REQUIRED ACTION – Lines from the first one down to the one containing "Document page, 2000x1125 pixels." in the data below are the only ones needed; please return them exactly, both ends included.

SOURCE INFORMATION –
------
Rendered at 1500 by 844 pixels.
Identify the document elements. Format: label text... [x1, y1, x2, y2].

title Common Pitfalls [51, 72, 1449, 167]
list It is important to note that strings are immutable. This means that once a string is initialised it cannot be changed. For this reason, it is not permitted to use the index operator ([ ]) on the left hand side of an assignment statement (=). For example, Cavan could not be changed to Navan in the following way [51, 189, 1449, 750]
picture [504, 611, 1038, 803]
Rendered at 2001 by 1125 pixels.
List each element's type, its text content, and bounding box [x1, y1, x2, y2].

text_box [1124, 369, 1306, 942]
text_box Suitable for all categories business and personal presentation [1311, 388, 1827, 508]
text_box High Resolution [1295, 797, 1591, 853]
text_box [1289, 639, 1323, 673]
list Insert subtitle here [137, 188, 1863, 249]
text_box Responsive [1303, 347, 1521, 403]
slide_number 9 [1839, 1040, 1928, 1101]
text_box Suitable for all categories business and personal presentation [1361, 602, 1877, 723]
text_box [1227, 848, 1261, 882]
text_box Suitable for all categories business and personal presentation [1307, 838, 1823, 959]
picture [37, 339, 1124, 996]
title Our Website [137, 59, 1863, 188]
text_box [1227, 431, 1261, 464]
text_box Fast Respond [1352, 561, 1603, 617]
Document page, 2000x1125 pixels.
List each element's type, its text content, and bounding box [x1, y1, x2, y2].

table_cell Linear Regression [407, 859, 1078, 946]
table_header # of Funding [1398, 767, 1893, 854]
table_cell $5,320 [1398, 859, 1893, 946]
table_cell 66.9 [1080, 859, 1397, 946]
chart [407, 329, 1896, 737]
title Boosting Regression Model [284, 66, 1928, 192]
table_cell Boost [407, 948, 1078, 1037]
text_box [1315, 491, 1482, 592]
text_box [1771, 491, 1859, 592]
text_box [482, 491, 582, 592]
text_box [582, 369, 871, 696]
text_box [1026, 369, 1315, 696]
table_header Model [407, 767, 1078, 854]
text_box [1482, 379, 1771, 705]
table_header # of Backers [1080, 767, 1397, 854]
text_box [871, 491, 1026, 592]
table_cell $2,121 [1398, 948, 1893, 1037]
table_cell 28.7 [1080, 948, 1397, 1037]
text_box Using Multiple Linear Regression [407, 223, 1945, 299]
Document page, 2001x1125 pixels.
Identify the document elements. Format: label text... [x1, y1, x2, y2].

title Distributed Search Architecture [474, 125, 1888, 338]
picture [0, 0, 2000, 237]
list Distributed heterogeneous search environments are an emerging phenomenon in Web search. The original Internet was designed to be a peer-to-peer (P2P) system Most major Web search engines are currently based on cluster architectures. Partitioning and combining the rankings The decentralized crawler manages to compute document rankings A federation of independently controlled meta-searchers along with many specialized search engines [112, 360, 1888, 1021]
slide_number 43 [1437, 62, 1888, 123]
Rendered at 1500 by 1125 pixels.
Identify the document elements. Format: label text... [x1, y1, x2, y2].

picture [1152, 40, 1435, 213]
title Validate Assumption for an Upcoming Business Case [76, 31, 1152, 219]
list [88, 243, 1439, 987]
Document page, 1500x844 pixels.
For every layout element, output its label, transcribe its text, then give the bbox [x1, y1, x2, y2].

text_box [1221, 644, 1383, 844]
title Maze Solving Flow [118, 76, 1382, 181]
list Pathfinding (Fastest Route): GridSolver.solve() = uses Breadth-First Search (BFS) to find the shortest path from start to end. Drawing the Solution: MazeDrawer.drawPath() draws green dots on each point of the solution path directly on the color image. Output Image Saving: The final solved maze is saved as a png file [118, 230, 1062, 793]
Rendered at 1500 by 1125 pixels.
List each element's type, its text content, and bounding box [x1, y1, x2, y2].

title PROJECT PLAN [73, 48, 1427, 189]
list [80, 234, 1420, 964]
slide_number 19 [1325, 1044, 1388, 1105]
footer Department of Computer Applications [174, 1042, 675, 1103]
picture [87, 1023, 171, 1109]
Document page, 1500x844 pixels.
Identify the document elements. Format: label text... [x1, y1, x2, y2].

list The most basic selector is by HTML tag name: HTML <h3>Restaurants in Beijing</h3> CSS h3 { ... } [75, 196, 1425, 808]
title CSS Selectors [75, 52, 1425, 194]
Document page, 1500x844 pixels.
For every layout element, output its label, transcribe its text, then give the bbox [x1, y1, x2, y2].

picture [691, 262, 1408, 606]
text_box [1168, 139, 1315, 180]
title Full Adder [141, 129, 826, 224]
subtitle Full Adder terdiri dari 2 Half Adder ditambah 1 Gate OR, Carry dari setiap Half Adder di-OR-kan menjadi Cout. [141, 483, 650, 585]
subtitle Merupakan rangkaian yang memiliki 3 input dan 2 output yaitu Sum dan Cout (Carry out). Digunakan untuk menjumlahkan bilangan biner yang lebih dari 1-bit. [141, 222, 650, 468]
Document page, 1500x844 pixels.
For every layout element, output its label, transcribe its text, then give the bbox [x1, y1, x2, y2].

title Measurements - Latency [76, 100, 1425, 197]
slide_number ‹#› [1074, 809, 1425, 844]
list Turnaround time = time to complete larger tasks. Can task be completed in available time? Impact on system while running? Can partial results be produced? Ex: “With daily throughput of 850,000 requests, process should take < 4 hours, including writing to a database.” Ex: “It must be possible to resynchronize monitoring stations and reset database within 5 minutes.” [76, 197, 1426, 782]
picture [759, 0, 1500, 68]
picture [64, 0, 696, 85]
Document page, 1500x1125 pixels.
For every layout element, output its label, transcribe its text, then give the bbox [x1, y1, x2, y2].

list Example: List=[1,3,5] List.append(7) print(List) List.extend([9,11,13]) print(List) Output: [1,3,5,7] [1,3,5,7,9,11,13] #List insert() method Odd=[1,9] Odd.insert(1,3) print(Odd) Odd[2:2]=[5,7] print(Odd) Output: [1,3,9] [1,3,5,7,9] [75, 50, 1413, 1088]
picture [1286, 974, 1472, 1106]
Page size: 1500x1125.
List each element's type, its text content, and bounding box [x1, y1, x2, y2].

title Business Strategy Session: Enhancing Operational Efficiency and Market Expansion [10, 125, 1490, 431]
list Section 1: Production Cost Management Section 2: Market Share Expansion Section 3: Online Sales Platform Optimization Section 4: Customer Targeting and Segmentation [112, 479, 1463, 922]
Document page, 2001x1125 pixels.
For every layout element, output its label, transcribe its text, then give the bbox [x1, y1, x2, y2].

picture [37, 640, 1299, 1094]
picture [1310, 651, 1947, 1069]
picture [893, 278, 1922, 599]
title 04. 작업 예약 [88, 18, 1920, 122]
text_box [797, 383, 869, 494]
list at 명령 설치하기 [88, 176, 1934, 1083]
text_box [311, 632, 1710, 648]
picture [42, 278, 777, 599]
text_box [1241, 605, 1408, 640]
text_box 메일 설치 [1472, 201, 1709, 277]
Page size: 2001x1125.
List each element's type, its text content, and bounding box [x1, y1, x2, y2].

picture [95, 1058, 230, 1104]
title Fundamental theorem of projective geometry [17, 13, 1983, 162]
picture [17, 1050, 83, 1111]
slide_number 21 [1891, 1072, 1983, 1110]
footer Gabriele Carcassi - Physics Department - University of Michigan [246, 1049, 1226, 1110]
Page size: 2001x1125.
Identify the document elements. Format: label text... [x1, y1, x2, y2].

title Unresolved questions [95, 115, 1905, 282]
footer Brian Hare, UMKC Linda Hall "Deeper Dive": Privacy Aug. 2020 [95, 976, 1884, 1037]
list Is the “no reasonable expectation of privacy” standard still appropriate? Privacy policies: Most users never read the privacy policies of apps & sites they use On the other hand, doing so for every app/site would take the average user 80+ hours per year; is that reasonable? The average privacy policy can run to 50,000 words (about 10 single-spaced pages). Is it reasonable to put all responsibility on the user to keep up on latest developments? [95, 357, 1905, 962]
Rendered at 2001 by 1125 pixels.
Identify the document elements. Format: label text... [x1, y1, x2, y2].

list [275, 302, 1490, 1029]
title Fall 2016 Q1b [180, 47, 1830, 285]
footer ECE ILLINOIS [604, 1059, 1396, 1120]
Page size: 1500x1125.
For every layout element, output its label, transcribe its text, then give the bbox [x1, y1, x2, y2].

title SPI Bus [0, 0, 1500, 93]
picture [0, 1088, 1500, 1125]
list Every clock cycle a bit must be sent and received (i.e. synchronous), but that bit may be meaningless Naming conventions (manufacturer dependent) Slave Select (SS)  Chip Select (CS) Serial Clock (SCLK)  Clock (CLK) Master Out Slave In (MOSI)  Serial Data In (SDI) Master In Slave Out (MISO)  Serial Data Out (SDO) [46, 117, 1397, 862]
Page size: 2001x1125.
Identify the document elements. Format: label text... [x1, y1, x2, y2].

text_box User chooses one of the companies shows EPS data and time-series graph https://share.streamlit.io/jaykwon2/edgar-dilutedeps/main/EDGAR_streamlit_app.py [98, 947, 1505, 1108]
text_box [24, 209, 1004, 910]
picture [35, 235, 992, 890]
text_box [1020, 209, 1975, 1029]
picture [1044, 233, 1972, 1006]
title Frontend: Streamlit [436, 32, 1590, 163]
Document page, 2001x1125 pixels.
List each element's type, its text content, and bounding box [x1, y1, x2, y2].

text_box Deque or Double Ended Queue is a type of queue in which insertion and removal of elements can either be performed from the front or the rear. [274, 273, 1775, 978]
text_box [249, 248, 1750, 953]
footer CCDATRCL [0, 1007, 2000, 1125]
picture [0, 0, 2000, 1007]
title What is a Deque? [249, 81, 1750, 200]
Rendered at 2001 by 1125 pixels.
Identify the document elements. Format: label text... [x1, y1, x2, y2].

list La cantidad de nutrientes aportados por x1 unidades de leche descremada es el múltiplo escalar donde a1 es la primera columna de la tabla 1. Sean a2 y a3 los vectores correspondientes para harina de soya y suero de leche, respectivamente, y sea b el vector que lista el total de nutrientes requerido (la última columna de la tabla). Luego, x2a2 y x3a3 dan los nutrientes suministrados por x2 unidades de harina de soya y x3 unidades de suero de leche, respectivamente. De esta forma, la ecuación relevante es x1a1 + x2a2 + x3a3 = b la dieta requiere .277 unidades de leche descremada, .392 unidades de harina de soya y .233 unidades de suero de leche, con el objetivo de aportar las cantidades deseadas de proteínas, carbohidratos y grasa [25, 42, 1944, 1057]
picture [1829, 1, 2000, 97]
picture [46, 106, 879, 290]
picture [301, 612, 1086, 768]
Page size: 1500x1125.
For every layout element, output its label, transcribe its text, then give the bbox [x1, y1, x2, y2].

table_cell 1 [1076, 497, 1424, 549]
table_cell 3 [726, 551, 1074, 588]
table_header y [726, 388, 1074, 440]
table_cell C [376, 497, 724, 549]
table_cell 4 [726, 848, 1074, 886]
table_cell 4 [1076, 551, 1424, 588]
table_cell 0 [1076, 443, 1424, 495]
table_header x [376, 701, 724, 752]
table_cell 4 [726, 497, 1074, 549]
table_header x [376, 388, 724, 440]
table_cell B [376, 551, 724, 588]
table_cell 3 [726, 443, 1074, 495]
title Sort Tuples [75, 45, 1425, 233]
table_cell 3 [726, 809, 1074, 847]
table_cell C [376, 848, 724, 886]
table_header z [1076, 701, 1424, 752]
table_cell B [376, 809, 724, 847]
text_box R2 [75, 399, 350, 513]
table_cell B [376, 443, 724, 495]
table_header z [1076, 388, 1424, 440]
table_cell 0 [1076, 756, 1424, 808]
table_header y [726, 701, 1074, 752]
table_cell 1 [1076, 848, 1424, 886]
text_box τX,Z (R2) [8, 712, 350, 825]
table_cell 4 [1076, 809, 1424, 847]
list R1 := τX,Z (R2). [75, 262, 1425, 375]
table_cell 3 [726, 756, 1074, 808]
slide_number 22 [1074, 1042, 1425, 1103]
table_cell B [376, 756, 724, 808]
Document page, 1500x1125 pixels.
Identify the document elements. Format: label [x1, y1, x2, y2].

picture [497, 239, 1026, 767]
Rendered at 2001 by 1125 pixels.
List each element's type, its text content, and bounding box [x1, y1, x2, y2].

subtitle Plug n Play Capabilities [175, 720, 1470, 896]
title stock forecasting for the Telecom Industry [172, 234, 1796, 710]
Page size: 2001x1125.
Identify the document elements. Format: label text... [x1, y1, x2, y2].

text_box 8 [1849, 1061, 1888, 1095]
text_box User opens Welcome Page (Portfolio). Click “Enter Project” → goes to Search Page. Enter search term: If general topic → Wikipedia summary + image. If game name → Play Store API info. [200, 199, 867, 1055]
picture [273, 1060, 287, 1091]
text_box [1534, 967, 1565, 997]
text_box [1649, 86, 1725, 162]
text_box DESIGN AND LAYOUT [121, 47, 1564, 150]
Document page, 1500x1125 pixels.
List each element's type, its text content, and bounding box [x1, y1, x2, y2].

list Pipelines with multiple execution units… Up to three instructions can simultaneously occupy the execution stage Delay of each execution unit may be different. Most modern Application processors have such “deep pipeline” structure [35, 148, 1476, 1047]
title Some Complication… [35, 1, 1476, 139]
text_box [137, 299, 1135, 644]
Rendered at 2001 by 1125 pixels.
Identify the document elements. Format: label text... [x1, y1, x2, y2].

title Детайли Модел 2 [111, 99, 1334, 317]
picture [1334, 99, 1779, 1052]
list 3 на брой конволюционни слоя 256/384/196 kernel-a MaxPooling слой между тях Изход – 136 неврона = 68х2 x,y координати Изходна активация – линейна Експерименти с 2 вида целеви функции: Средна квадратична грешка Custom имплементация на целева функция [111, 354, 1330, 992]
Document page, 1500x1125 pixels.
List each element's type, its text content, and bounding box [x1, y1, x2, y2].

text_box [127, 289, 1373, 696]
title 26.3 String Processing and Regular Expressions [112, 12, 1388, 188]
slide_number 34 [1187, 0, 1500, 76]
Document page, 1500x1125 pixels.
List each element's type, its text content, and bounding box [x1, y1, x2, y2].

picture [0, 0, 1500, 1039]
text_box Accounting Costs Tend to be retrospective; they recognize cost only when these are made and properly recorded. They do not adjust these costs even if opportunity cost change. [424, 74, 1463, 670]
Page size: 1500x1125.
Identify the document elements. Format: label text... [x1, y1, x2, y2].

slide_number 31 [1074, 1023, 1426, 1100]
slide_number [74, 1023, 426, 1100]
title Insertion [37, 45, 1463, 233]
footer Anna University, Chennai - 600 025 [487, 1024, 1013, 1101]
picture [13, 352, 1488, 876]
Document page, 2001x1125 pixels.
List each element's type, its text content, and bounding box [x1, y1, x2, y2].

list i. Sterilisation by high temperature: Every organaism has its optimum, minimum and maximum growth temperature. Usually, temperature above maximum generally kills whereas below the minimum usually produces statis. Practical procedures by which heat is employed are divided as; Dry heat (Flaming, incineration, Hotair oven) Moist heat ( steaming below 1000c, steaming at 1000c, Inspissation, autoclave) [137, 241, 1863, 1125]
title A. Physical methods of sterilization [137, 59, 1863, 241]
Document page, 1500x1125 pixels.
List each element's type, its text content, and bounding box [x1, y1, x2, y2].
------
EXERCISE SOLUTION –
Rendered at 1500 by 844 pixels.
Identify the document elements. Format: label text... [x1, y1, x2, y2].

title Common Pitfalls [51, 72, 1449, 167]
list It is important to note that strings are immutable. This means that once a string is initialised it cannot be changed. For this reason, it is not permitted to use the index operator ([ ]) on the left hand side of an assignment statement (=). For example, Cavan could not be changed to Navan in the following way [51, 189, 1449, 750]
picture [504, 611, 1038, 803]
Rendered at 2001 by 1125 pixels.
List each element's type, its text content, and bounding box [x1, y1, x2, y2].

text_box [1124, 369, 1306, 942]
text_box Suitable for all categories business and personal presentation [1311, 388, 1827, 508]
text_box High Resolution [1295, 797, 1591, 853]
text_box [1289, 639, 1323, 673]
list Insert subtitle here [137, 188, 1863, 249]
text_box Responsive [1303, 347, 1521, 403]
slide_number 9 [1839, 1040, 1928, 1101]
text_box Suitable for all categories business and personal presentation [1361, 602, 1877, 723]
text_box [1227, 848, 1261, 882]
text_box Suitable for all categories business and personal presentation [1307, 838, 1823, 959]
picture [37, 339, 1124, 996]
title Our Website [137, 59, 1863, 188]
text_box [1227, 431, 1261, 464]
text_box Fast Respond [1352, 561, 1603, 617]
Document page, 2000x1125 pixels.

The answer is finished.